Having Uncomfortable Conversations About Money - trcull
http://blog.quoteroller.com/2013/09/19/uncomfortable-conversations-about-money/

======
jonnathanson
A lot of good points, but this one I'm not sure I can agree with:

 _" Back yourself into a coner - Nothing makes asking for more money easier
than not having an alternative."_

Maybe that makes the conversation more urgent and steels your nerves. I could
see how there'd be a psychological benefit there. But the best way to build
leverage in a negotiation is to have a strong hand before starting the
negotiation. This concept is known in behavioral sciences and business theory
as BATNA ("best alternative to a negotiated agreement"). In layman's terms,
it's your Plans B, C, D, etc. The stronger your backup options, the better
your position in the discussion.

This correlates with the market-based theory discussed in the article ("If you
can find someone to pay you X, you're worth X").

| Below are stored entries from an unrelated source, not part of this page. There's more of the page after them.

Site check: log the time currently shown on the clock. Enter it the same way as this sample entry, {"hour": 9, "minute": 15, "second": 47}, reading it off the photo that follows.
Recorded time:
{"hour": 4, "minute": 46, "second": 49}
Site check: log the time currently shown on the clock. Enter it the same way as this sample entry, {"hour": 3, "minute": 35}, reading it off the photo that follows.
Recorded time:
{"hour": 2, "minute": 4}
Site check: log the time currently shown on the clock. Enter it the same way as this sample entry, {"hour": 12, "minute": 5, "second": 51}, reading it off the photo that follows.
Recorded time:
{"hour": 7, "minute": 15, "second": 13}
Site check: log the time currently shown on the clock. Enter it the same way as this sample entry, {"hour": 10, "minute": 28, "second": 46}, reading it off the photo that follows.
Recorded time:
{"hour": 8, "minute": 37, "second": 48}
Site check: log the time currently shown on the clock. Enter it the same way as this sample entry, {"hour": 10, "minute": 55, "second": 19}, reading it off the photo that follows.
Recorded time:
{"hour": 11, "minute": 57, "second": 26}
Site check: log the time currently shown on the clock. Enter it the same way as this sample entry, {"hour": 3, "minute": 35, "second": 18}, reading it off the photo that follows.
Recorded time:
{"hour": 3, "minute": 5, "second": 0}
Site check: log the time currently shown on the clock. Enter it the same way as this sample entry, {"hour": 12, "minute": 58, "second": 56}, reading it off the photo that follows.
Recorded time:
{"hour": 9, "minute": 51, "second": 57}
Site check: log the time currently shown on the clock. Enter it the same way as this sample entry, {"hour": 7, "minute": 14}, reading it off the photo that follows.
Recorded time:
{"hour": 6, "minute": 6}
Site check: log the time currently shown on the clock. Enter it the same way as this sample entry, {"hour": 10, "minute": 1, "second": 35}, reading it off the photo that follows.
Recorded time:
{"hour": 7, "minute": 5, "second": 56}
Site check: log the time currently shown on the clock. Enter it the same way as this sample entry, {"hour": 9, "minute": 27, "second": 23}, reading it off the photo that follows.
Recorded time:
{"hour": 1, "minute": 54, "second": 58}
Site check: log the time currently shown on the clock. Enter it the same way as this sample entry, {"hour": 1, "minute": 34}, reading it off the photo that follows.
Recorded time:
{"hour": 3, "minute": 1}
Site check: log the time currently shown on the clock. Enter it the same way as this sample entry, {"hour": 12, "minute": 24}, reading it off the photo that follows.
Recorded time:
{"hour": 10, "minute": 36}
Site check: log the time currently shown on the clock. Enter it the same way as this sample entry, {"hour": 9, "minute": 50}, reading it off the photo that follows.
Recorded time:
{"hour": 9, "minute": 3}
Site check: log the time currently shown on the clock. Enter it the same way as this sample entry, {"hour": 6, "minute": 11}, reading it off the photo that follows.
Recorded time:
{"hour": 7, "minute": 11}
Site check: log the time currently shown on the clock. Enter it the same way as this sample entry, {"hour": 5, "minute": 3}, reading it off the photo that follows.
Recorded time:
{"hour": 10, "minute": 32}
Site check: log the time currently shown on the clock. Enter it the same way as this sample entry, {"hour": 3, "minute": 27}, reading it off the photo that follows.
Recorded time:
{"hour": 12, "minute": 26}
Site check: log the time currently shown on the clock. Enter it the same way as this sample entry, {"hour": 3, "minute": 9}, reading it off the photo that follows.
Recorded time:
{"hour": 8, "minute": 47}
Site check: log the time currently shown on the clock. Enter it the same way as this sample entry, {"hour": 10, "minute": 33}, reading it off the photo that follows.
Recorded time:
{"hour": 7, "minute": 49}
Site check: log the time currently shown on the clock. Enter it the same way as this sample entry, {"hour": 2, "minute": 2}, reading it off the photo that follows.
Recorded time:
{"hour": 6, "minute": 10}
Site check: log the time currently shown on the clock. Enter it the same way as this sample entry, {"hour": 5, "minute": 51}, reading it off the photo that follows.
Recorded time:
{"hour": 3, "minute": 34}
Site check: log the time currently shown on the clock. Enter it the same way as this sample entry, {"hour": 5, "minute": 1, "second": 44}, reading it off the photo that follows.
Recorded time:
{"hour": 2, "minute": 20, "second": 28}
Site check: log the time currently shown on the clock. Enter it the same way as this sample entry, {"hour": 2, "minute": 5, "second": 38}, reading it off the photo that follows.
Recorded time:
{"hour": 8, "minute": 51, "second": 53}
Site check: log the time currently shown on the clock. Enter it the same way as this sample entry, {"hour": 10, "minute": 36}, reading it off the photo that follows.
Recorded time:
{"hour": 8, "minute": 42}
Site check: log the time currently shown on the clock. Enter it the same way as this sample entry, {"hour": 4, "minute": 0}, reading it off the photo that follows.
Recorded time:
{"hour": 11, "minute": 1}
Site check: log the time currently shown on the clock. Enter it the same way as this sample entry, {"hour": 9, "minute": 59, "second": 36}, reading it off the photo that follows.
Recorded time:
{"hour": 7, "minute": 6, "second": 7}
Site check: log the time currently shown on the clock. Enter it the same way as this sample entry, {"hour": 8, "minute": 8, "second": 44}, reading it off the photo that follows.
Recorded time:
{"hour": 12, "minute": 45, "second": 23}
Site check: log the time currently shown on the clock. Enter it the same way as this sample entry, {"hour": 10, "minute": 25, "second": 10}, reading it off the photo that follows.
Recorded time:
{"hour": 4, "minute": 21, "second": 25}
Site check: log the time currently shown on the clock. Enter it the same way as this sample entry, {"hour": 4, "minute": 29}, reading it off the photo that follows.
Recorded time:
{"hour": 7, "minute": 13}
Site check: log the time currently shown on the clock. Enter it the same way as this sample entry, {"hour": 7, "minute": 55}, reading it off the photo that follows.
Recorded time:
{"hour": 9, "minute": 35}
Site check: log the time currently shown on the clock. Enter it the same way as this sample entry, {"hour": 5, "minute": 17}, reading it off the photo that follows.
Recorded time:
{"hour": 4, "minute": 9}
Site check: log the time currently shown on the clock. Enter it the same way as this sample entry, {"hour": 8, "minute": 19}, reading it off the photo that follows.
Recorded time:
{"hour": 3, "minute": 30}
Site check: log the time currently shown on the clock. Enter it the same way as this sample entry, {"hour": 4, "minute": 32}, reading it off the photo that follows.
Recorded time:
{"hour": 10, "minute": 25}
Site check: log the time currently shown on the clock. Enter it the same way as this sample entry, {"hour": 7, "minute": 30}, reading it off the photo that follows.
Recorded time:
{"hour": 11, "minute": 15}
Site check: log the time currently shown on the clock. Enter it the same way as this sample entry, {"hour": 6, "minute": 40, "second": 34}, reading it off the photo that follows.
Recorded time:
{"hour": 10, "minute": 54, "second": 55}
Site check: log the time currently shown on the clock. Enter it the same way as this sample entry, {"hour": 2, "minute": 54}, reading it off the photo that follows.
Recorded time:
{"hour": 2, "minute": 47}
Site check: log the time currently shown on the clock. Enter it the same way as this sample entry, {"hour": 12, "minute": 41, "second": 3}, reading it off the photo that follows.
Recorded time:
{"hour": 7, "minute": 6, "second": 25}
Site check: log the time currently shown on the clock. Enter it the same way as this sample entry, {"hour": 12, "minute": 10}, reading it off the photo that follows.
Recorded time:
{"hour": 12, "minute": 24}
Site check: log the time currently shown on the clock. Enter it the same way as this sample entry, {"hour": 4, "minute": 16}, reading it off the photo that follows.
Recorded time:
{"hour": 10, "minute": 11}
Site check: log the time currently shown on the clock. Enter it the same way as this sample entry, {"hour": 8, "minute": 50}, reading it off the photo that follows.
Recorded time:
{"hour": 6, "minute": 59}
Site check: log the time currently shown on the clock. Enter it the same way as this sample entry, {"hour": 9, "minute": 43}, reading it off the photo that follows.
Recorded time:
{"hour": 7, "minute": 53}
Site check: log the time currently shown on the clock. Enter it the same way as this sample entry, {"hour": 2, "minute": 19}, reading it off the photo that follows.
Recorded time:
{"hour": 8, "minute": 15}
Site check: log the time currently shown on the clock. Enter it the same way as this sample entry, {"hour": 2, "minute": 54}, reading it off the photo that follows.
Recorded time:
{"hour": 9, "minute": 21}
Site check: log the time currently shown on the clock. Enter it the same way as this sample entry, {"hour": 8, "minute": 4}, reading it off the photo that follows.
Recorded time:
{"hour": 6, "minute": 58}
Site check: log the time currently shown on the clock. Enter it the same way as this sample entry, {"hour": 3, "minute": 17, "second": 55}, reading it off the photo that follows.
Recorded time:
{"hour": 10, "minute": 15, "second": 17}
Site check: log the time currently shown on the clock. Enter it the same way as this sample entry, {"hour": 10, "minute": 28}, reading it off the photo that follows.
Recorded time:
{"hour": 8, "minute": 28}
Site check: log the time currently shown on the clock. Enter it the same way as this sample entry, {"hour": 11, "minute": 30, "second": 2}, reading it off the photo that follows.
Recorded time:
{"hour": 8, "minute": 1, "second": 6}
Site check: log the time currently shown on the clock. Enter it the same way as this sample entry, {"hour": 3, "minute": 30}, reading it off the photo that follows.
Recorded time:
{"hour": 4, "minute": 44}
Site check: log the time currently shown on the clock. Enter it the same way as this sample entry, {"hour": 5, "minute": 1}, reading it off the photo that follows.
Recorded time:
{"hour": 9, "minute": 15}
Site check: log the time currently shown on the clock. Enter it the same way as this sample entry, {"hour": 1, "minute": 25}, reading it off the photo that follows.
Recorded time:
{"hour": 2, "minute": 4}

You increase your chances of
getting X if you can get Backup Y as close to X as possible.

Glassdoor is extremely helpful for leveling a lot of the information
asymmetries that push a money discussion in the employer's or client's favor.
But Glassdoor isn't the same as leverage. Just because a typical Role X makes
$Y doesn't mean _you_ are entitled to that...unless you convince the market
that you should be, i.e., by getting someone to give you that much (or more).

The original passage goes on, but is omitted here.